* [Work required] Reproduce, without alteration, the part of the entries that opens with the line containing "29.500.000 VNĐ (chưa" and closes with the line containing "kế cao cấp hơn.", including both of those lines.

* [Data in this exercise]
----

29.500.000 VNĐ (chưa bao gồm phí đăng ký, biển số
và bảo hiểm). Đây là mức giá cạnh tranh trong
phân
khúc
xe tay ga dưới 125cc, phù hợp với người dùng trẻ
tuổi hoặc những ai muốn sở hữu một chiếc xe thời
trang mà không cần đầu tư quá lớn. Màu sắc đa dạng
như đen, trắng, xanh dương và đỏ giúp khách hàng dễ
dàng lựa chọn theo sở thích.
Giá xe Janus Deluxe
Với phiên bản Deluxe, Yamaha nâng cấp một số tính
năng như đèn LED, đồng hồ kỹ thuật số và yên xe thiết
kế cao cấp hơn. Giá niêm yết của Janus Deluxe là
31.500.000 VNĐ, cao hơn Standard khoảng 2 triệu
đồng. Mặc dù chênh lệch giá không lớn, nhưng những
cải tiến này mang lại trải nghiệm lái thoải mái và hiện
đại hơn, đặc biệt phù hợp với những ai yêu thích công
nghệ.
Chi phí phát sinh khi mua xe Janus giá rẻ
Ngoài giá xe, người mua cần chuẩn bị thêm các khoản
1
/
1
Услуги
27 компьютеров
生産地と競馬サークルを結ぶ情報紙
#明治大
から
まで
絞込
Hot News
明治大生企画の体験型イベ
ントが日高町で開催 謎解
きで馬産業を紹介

----

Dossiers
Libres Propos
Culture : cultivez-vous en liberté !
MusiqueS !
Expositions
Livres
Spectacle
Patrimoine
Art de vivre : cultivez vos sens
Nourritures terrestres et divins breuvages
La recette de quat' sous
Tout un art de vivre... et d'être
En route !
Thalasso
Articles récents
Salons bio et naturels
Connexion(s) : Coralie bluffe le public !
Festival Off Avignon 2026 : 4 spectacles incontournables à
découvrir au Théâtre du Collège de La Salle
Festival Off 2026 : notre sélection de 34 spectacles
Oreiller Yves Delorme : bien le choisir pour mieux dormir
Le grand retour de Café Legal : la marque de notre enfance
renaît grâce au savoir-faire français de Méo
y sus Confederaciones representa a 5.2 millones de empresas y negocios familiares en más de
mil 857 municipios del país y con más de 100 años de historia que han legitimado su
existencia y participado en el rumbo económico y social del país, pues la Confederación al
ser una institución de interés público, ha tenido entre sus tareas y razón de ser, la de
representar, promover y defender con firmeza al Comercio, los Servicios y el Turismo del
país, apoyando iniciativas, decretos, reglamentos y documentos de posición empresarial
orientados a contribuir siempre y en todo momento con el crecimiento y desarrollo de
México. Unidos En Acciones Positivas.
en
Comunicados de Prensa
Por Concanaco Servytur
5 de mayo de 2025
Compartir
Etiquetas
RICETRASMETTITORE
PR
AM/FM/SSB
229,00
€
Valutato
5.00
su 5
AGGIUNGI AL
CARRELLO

----

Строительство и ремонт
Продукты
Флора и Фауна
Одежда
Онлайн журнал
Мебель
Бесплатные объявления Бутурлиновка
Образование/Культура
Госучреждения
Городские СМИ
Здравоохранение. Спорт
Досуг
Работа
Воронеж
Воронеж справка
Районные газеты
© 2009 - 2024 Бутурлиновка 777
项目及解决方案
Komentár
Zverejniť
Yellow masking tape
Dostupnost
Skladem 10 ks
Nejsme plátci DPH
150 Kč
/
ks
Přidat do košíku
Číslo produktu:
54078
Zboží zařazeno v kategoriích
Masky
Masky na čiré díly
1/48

----

* [Problem solution]
29.500.000 VNĐ (chưa bao gồm phí đăng ký, biển số
và bảo hiểm). Đây là mức giá cạnh tranh trong
phân
khúc
xe tay ga dưới 125cc, phù hợp với người dùng trẻ
tuổi hoặc những ai muốn sở hữu một chiếc xe thời
trang mà không cần đầu tư quá lớn. Màu sắc đa dạng
như đen, trắng, xanh dương và đỏ giúp khách hàng dễ
dàng lựa chọn theo sở thích.
Giá xe Janus Deluxe
Với phiên bản Deluxe, Yamaha nâng cấp một số tính
năng như đèn LED, đồng hồ kỹ thuật số và yên xe thiết
kế cao cấp hơn. Giá niêm yết của Janus Deluxe là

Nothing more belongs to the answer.